## Work task
Below are records; reproduce exactly the lines from the one that has "X143098995Y-78519376D01*" through the one that has "X161412941Y-71093580D01*", ends included, and nothing more.

## Listed entries
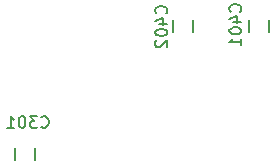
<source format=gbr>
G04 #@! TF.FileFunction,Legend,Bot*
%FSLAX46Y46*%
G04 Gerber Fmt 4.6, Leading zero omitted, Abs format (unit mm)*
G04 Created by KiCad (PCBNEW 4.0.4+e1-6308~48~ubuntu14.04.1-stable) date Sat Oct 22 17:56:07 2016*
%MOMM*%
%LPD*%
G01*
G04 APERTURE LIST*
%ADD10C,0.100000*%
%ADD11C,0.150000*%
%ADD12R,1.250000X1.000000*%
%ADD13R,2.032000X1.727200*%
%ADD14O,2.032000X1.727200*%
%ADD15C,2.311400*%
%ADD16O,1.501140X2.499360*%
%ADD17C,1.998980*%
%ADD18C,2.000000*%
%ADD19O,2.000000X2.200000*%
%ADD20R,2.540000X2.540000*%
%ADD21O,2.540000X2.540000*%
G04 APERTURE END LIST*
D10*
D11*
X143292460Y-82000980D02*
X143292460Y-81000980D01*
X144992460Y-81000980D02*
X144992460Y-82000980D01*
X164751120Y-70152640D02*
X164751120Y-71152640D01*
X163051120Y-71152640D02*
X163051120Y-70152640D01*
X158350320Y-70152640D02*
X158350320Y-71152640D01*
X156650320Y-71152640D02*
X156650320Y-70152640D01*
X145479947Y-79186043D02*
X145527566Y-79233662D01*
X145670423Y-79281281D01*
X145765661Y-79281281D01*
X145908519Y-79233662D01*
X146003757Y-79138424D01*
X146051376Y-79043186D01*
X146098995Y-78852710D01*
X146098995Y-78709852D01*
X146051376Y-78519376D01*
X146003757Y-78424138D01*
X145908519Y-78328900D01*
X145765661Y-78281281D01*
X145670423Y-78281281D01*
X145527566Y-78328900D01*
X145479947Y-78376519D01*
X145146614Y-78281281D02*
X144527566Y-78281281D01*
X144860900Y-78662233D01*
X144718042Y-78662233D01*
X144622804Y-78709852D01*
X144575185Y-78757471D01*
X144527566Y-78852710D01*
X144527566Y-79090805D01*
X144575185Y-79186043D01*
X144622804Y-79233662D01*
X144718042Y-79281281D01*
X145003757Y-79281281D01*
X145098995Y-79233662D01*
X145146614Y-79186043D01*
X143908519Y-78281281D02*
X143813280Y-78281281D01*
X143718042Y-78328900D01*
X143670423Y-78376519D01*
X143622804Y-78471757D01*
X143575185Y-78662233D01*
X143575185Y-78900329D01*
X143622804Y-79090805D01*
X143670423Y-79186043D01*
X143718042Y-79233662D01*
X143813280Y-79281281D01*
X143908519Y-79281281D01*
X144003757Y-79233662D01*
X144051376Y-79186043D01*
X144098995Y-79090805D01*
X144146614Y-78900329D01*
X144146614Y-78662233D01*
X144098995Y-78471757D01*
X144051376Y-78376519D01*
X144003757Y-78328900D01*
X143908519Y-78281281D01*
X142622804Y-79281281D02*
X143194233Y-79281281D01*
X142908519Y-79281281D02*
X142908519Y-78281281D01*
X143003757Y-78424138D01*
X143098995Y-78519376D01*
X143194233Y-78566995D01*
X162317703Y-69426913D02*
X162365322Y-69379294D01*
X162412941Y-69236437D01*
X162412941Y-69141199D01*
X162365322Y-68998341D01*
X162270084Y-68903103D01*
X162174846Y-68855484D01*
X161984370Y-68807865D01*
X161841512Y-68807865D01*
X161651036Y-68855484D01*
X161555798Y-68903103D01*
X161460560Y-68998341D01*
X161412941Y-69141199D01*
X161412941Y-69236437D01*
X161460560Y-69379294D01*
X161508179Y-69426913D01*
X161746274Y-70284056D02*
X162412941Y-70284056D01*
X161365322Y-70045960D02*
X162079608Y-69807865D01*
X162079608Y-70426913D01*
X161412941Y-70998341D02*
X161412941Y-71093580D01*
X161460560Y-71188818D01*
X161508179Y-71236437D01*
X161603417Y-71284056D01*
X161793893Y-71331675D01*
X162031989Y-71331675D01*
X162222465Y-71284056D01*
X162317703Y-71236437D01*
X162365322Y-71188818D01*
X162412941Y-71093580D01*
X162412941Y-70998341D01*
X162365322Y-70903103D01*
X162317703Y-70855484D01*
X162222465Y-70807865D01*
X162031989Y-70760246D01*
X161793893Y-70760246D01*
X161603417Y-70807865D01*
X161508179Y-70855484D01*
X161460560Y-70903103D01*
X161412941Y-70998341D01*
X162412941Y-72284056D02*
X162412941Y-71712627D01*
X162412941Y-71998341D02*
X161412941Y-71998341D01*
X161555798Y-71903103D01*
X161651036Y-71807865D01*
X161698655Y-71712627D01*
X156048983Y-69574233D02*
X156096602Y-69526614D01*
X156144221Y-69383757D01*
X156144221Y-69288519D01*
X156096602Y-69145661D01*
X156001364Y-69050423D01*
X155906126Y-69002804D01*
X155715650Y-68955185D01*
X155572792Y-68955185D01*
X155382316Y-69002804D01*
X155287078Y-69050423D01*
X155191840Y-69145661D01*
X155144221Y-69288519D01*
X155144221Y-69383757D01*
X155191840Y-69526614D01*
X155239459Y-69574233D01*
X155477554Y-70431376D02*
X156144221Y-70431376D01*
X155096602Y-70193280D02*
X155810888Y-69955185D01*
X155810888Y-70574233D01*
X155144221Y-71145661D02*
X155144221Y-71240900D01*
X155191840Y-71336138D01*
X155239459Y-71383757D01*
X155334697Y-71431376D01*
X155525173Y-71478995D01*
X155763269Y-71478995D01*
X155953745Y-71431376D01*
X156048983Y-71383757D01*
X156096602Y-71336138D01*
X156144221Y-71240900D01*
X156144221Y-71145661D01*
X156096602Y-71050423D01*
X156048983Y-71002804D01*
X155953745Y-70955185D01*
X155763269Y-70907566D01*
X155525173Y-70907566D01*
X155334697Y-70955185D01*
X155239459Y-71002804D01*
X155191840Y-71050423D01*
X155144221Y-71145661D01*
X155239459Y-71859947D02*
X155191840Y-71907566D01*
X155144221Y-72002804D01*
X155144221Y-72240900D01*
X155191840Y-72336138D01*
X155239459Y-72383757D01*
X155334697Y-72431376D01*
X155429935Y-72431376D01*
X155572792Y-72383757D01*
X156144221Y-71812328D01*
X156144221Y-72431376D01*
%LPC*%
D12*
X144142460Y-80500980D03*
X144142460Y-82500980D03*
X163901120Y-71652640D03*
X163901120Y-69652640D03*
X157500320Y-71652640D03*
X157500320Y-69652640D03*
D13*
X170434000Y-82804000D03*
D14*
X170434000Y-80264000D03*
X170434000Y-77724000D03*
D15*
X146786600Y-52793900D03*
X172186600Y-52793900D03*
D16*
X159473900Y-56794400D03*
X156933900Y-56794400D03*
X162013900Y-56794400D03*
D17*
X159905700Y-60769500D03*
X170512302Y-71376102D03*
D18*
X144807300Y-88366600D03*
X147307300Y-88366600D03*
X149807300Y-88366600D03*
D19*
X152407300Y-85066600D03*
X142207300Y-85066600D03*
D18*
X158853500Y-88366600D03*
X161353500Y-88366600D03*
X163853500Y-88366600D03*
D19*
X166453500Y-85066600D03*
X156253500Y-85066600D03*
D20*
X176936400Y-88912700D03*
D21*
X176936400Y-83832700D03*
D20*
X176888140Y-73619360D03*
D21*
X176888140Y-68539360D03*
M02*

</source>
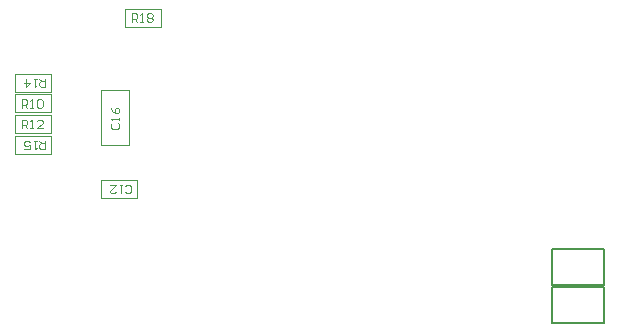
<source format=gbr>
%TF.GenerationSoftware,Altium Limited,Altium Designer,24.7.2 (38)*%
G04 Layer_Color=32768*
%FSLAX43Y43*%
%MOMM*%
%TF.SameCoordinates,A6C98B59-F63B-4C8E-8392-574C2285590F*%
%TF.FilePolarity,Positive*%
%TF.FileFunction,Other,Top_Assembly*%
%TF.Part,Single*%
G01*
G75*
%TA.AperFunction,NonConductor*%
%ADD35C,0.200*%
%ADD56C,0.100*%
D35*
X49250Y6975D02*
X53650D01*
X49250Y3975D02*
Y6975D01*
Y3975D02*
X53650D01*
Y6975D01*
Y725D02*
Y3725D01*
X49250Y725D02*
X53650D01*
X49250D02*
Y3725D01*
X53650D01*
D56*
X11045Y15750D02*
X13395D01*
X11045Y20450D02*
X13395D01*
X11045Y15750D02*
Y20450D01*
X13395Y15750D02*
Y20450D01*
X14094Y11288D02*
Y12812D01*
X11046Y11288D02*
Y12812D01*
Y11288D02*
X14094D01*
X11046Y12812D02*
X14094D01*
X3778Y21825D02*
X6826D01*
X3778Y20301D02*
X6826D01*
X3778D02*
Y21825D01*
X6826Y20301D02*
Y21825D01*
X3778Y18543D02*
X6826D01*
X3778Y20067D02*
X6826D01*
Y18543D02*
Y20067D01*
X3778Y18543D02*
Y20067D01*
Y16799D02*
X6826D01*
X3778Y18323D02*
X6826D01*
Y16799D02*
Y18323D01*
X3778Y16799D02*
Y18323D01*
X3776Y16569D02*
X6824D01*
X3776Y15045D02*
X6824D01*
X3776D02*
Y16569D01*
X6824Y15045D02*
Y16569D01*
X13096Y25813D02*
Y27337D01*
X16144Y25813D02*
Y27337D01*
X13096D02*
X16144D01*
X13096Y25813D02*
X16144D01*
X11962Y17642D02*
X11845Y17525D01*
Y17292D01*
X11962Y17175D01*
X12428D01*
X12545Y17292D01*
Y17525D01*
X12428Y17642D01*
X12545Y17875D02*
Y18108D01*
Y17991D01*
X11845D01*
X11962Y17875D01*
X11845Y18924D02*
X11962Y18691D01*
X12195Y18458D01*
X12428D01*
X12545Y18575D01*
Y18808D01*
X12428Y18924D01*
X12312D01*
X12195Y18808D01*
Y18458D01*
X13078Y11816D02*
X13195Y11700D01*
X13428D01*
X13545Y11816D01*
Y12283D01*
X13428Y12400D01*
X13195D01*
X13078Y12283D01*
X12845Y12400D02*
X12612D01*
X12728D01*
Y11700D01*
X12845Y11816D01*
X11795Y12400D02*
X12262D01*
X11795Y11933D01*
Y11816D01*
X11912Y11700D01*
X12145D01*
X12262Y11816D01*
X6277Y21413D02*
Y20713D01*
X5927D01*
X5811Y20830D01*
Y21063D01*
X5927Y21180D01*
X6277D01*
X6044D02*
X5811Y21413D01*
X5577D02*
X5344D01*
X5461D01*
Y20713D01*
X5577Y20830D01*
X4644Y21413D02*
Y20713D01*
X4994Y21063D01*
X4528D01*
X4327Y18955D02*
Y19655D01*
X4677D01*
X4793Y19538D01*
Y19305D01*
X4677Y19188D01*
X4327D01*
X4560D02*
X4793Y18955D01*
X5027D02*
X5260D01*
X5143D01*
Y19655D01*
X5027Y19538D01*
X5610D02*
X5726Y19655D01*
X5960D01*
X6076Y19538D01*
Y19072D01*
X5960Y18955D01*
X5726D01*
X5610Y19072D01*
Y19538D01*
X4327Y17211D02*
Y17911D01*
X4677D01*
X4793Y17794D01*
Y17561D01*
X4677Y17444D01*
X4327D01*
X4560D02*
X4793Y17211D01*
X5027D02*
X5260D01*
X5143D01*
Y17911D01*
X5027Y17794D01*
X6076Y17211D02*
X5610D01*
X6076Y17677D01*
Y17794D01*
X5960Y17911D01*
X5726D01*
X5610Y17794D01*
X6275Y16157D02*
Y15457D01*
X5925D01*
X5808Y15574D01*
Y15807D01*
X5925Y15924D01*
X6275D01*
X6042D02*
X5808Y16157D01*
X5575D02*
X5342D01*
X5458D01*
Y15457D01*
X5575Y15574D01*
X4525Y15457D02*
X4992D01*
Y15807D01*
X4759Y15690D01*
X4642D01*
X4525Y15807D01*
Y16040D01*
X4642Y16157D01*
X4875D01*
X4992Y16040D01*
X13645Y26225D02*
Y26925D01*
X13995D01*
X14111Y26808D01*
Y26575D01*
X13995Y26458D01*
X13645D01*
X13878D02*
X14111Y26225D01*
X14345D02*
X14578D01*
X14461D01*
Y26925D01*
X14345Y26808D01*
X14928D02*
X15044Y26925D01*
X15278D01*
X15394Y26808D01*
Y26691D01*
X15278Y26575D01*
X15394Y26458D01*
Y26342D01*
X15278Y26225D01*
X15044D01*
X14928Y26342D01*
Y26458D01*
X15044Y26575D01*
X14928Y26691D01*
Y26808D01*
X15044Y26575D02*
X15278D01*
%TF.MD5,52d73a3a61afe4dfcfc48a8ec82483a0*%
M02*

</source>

--

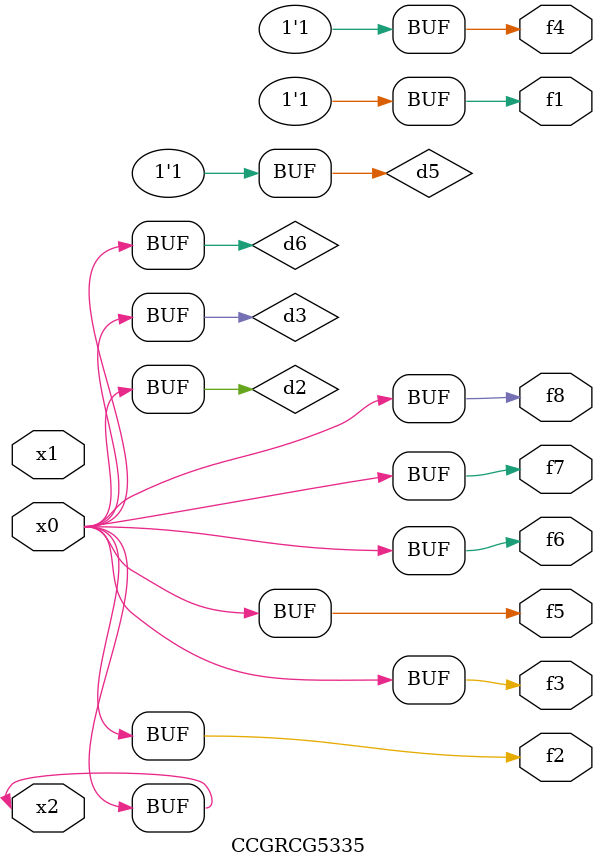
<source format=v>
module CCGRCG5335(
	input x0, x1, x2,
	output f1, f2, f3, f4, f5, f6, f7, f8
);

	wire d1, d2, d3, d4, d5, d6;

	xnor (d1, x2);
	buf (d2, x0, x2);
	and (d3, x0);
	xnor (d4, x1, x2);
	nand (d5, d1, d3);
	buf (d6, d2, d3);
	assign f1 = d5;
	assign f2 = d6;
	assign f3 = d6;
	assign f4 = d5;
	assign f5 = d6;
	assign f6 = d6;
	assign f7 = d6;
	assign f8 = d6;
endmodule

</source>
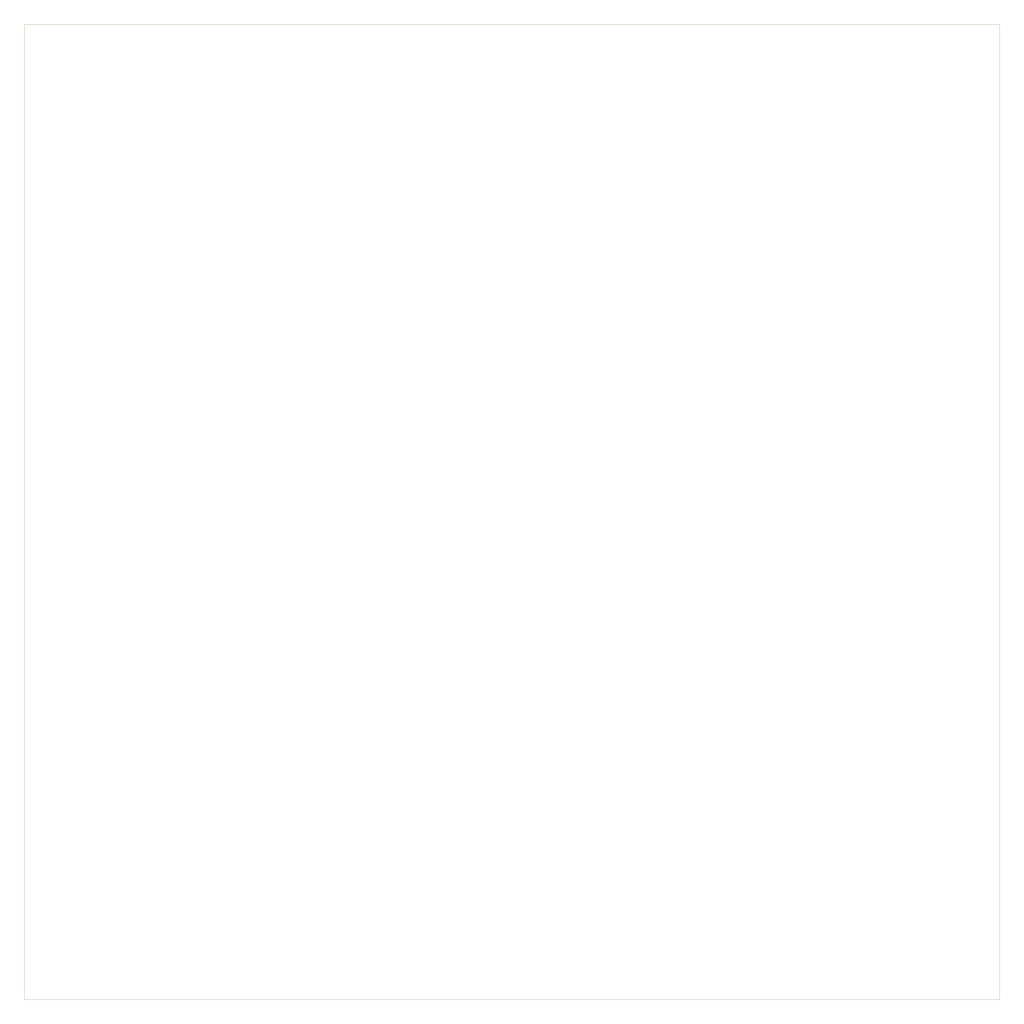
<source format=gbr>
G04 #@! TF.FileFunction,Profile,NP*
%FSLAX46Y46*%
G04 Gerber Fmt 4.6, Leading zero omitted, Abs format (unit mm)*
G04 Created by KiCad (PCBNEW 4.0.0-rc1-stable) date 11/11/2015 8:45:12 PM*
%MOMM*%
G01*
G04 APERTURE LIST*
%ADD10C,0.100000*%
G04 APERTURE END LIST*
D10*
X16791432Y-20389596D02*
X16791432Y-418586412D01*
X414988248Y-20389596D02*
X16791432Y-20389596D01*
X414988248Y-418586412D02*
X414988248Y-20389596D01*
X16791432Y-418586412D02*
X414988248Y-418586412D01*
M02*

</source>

## Exercise solution
X143098995Y-78519376D01*
X143194233Y-78566995D01*
X162317703Y-69426913D02*
X162365322Y-69379294D01*
X162412941Y-69236437D01*
X162412941Y-69141199D01*
X162365322Y-68998341D01*
X162270084Y-68903103D01*
X162174846Y-68855484D01*
X161984370Y-68807865D01*
X161841512Y-68807865D01*
X161651036Y-68855484D01*
X161555798Y-68903103D01*
X161460560Y-68998341D01*
X161412941Y-69141199D01*
X161412941Y-69236437D01*
X161460560Y-69379294D01*
X161508179Y-69426913D01*
X161746274Y-70284056D02*
X162412941Y-70284056D01*
X161365322Y-70045960D02*
X162079608Y-69807865D01*
X162079608Y-70426913D01*
X161412941Y-70998341D02*
X161412941Y-71093580D01*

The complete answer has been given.